[Extracted data entries]

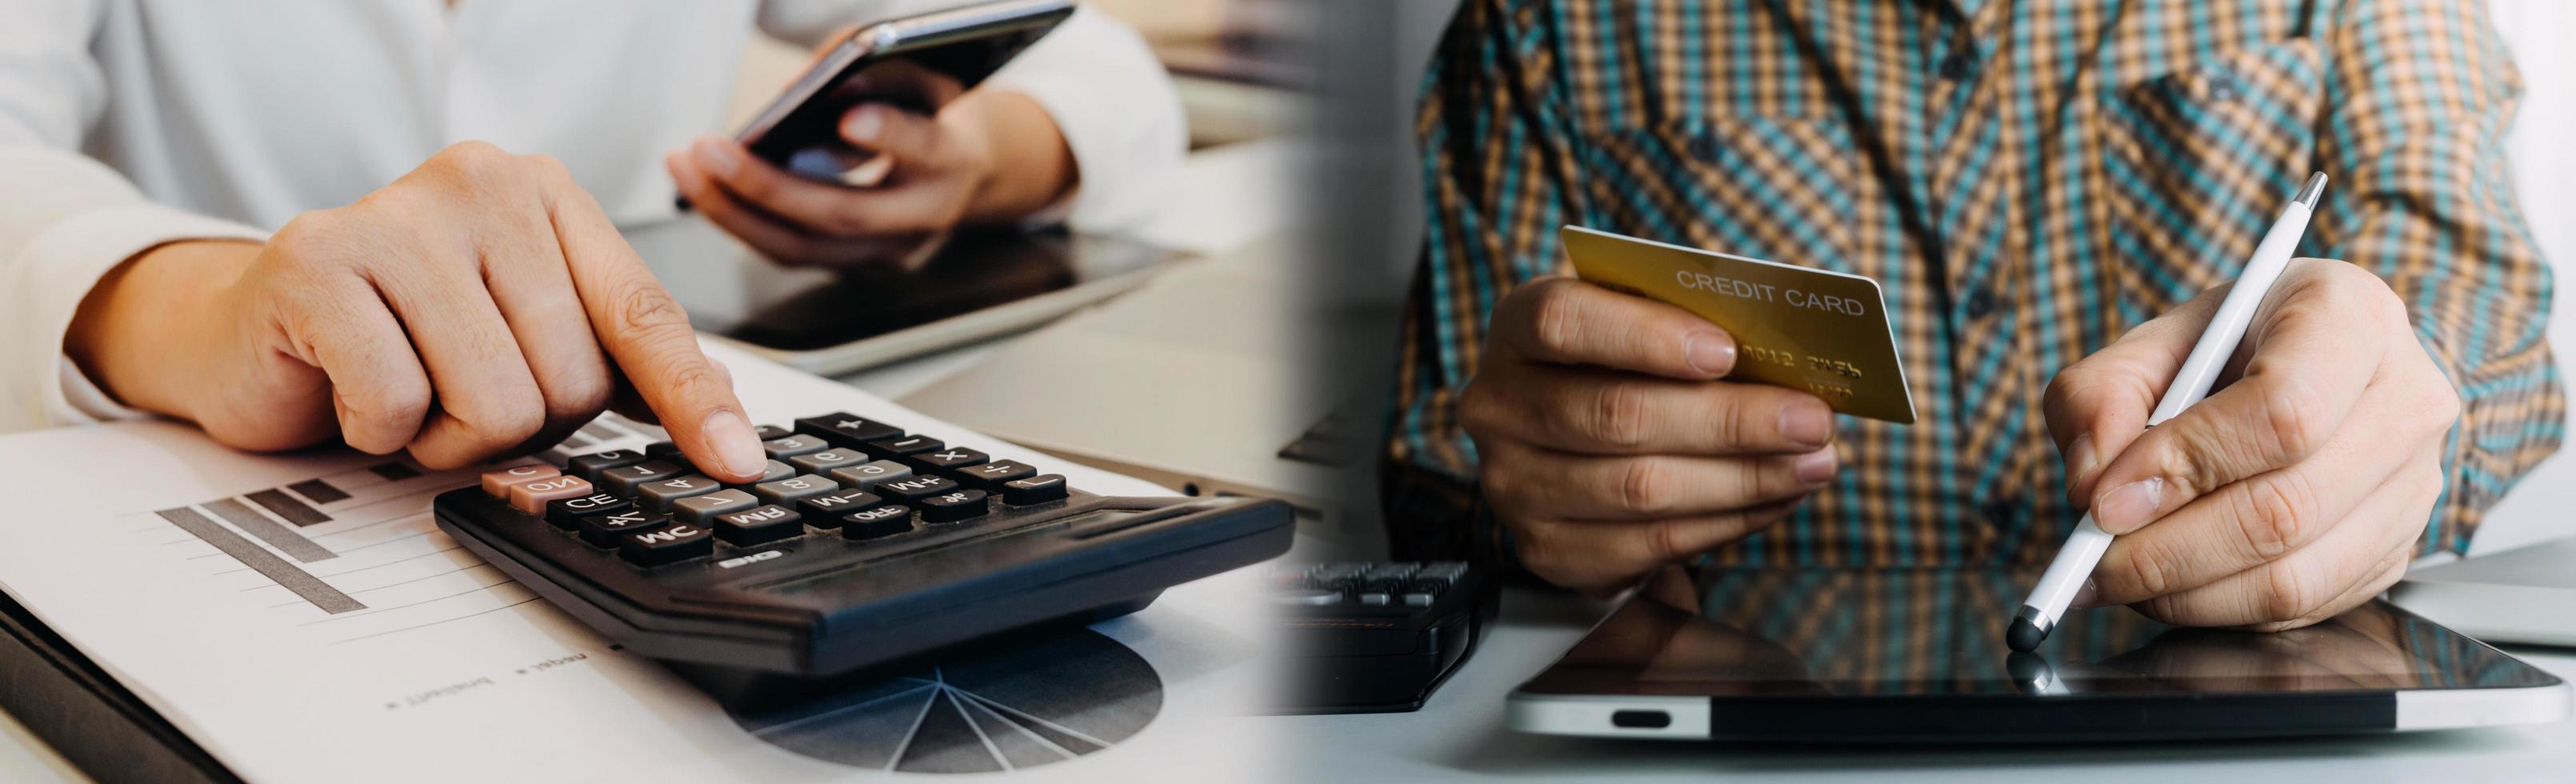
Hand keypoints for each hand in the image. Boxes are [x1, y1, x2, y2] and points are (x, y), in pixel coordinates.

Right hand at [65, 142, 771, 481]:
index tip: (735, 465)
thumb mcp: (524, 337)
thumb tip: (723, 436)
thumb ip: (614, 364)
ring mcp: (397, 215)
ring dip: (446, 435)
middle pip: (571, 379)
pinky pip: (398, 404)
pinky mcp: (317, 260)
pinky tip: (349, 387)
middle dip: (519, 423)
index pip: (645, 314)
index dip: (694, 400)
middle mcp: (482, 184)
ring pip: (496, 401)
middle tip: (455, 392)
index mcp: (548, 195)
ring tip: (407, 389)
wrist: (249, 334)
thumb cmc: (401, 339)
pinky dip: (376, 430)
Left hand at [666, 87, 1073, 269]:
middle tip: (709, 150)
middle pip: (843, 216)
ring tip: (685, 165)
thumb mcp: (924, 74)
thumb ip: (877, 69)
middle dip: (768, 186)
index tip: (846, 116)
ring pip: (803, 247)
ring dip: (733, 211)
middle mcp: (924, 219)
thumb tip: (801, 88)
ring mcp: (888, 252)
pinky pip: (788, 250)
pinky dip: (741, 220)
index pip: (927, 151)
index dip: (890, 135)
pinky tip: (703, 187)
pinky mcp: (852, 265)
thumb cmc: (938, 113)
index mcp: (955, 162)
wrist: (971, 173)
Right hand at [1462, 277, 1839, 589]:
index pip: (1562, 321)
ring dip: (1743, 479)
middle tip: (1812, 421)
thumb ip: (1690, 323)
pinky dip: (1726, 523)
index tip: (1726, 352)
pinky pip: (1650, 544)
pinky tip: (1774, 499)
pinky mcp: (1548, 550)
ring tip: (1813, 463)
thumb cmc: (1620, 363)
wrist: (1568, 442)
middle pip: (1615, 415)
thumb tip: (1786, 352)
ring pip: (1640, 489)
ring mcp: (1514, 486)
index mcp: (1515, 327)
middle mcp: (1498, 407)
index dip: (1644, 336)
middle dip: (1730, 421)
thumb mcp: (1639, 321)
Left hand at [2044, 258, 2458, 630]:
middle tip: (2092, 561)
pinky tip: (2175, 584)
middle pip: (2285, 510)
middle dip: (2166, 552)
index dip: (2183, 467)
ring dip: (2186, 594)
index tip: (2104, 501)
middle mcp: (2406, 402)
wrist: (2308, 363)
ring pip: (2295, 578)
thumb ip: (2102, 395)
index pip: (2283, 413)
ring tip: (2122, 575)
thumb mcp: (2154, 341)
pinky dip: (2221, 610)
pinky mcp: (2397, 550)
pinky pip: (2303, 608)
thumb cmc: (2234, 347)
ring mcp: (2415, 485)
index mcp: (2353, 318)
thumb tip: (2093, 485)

...

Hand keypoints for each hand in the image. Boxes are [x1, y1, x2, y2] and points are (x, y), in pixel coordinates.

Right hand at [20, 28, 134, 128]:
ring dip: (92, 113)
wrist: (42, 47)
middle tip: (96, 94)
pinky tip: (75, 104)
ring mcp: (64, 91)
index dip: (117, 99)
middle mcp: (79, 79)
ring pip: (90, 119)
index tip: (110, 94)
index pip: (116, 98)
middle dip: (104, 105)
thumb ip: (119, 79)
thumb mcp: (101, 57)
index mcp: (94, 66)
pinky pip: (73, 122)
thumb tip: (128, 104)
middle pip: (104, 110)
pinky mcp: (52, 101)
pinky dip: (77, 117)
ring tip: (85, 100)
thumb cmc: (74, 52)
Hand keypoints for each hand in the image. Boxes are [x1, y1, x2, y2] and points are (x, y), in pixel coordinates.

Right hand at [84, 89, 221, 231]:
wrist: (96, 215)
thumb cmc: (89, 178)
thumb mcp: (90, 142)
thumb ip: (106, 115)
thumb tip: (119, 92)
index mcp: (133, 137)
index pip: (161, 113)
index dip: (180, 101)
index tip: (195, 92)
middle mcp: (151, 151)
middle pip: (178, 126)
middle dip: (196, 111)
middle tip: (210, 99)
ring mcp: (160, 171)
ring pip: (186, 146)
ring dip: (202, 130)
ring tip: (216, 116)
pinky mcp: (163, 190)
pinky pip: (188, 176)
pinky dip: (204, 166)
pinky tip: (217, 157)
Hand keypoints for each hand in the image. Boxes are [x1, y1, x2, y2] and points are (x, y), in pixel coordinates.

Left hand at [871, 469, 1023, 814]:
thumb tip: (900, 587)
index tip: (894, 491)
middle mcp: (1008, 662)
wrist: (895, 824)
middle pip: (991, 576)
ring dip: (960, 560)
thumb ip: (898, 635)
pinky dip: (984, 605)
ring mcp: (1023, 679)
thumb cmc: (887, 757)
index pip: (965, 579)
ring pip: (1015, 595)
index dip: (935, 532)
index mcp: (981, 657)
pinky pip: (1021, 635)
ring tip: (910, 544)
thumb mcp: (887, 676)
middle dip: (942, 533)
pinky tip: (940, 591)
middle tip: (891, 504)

> _GOAL OF THE EXERCISE_: Could you set down, word for word, only the lines above from the line with "index dip: (2183, 467)" to the line with "thumb tip: (2093, 485)", including both?

> _SOLUTION TO THIS TASK_:
index dip: (2183, 467)
ring dip: (2186, 594)
index tip: (2104, 501)
middle mcp: (2406, 402)
wrist: (2308, 363)
ring pip: (2295, 578)
thumb ip: (2102, 395)
index pip: (2283, 413)
ring tip: (2122, 575)
thumb mcp: (2154, 341)
pinky dip: (2221, 610)
pinky mcp: (2397, 550)
pinky pip: (2303, 608)
thumb cmc: (2234, 347)
ring mcp: (2415, 485)
index mcp: (2353, 318)
thumb tip: (2093, 485)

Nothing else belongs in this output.